• What you will do
Replace "الحلول المائية" with "حلول المياه" in the stretch from the start of the items through the line that contains "توجّه تنموي واقتصادي.", and give those lines again with nothing else changed.

::: Dataset records :::

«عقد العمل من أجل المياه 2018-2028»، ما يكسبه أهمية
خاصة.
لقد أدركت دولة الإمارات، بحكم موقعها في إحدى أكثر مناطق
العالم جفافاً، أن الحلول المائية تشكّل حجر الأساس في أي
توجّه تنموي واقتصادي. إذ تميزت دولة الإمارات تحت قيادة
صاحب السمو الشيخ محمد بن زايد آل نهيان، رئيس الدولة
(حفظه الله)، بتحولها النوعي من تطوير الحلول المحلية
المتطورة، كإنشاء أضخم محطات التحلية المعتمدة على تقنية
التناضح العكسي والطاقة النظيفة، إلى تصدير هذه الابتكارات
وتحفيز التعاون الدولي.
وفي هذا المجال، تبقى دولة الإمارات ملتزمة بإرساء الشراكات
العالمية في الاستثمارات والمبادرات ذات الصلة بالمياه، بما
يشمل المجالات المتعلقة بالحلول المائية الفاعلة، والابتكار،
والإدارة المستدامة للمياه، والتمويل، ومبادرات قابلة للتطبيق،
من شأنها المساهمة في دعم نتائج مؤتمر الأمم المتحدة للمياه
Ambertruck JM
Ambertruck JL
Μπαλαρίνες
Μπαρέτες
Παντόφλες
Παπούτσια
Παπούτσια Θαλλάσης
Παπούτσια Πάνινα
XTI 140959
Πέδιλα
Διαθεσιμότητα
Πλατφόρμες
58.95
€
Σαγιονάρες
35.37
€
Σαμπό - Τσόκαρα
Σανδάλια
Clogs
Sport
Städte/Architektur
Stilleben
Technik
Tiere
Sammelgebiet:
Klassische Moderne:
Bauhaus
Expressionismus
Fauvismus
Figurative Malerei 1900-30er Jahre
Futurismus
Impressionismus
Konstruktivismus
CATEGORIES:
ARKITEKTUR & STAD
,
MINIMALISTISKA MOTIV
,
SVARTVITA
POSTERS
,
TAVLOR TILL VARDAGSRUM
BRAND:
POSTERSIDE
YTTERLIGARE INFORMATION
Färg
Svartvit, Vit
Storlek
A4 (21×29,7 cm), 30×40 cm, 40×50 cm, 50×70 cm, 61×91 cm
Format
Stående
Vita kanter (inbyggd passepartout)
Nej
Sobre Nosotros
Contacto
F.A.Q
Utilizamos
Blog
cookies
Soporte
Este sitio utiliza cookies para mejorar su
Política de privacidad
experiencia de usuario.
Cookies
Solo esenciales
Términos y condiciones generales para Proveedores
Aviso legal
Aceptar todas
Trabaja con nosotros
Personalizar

:::

• Answer space
«عقد العمل من أجل المياه 2018-2028»، ما يكسبه أهمية
خاصة.
لقد أدركت دولة الإمارات، بحكم موقعها في إحدى أكثر مناطق
العالم جفافاً، أن حلول المياه تشكّل حجر الأساس في أي
توجّه تنموي واقتصادي. إذ تميزت دولة الإمارات تحت قيادة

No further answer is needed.